Hotel dishwasher awarded $21 million after boss made her work on Sundays
A jury has awarded a Miami hotel dishwasher $21.5 million, concluding that her employer failed to honor her religious beliefs by repeatedly scheduling her on Sundays and ultimately firing her.
Marie Jean Pierre, a dishwasher at the Conrad Miami, sued Virginia-based Park Hotels & Resorts, formerly known as Hilton Worldwide, for violations of the Civil Rights Act of 1964 in 2017. The jury found for Pierre and the award was filed on Tuesday with the U.S. District Court in Miami.
But Pierre, a 60-year-old mother of six children in Miami, isn’t likely to end up getting all that money.

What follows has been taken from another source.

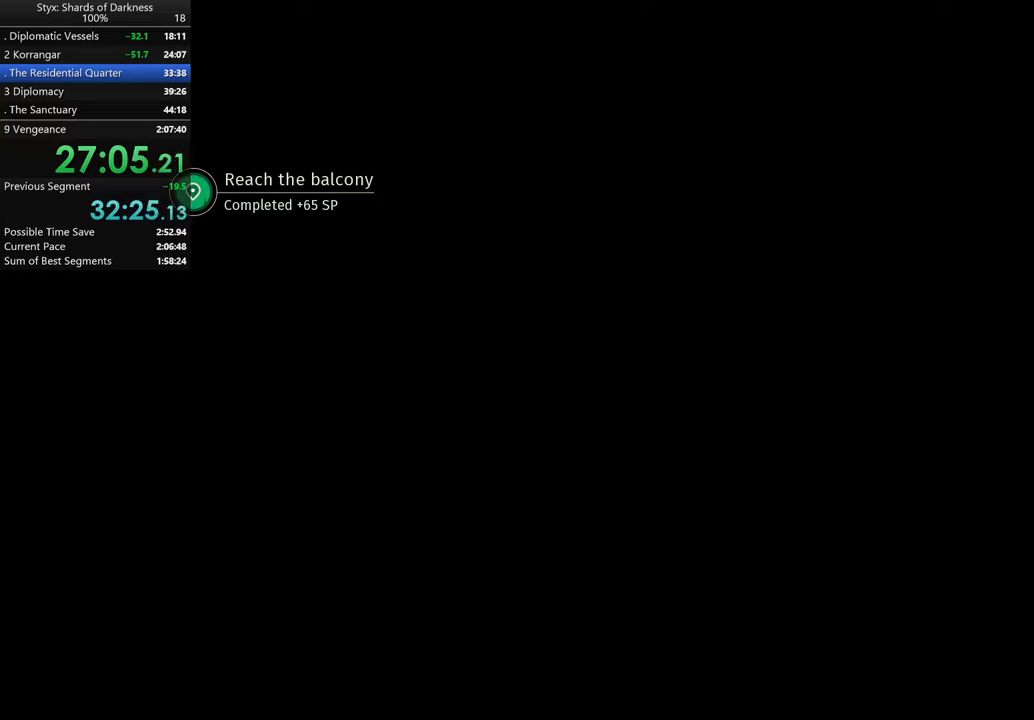
{"buttons": ["B"], "left_stick": "center", "right_stick": "center", "button_events": [[67, "B", "up"], [200, "B", "down"], [300, "B", "up"], [467, "B", "down"]]}
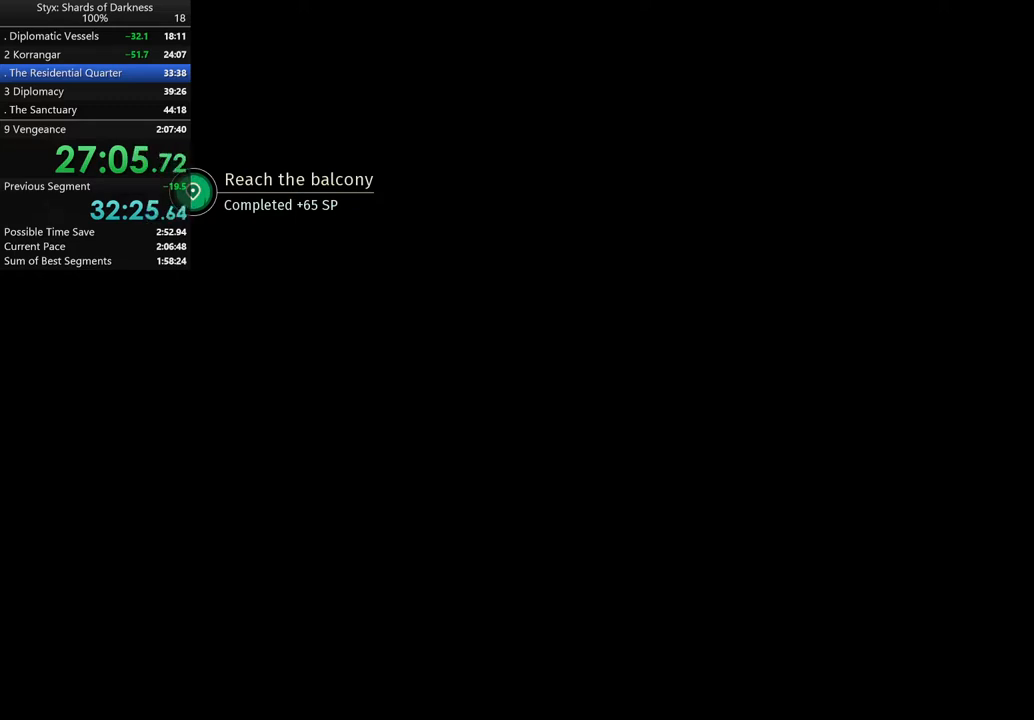
{"buttons": [], "left_stick": "center", "right_stick": "center", "button_events": [[67, "B", "up"], [200, "B", "down"], [267, "B", "up"], [367, "B", "down"], [500, "B", "up"]]}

Instead, it’ll be more in the range of $500,000, because punitive damages are capped in federal court, her lawyer said.
“The jury was not aware of the cap,” said Pierre’s Miami-based lawyer, Marc Brumer. “They thought that they punished Hilton hotel with $21 million [in damages].”
She’d get up to $300,000 in punitive damages — that’s the limit in federal court — in addition to $500,000 awarded for emotional distress and $35,000 in back wages, Brumer said. From all that, Pierre could get about $500,000 after legal fees are factored in, Brumer estimated.

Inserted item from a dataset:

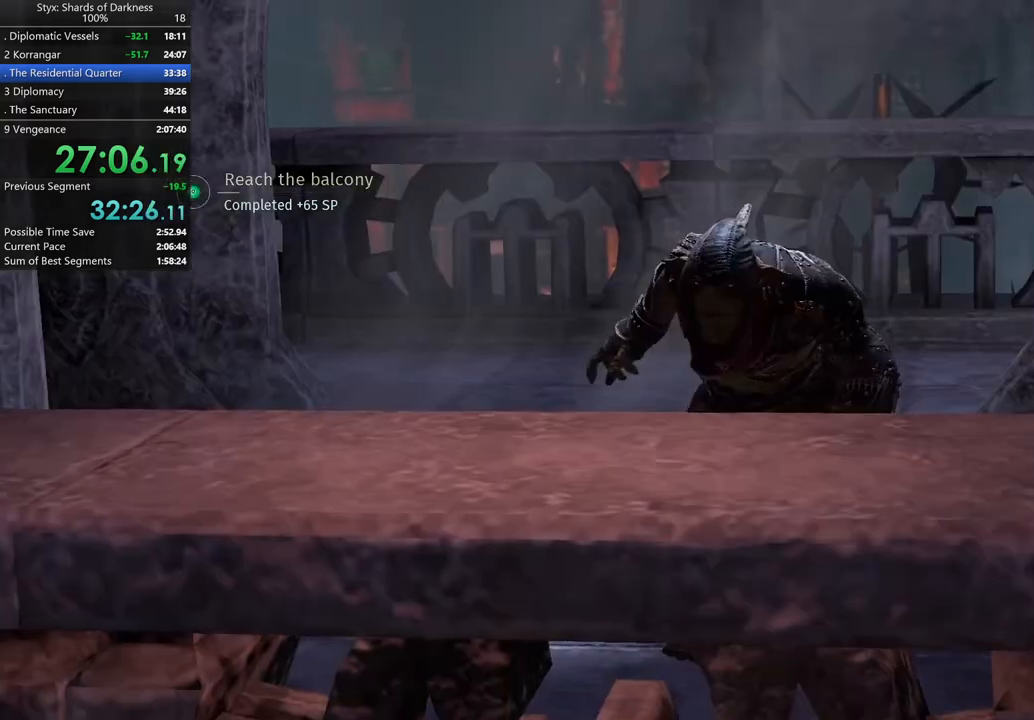
{"buttons": [], "left_stick": "center", "right_stick": "center", "button_events": [[367, "B", "down"], [433, "B", "up"]]}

“You can’t discriminate when someone has a religious belief,” Brumer said, citing the federal law. “You have to accommodate them.”
Brumer said Hilton argued in court that it never knew Pierre was a missionary, or why she always wanted Sundays off. “There were letters in [her personnel] file and her pastor went down there,” Brumer said.
Hilton issued a statement about the verdict.
“We are very disappointed by the jury’s verdict, and don’t believe that it is supported by the facts of this case or the law,” a spokeswoman said. “We intend to appeal, and demonstrate that the Conrad Miami was and remains a welcoming place for all guests and employees.”
But then late that year, Pierre’s schedule was changed again to include Sundays, and she sought a letter from her pastor.
In 2016, Jean Pierre was fired for alleged misconduct, negligence and “unexcused absences,” according to the lawsuit.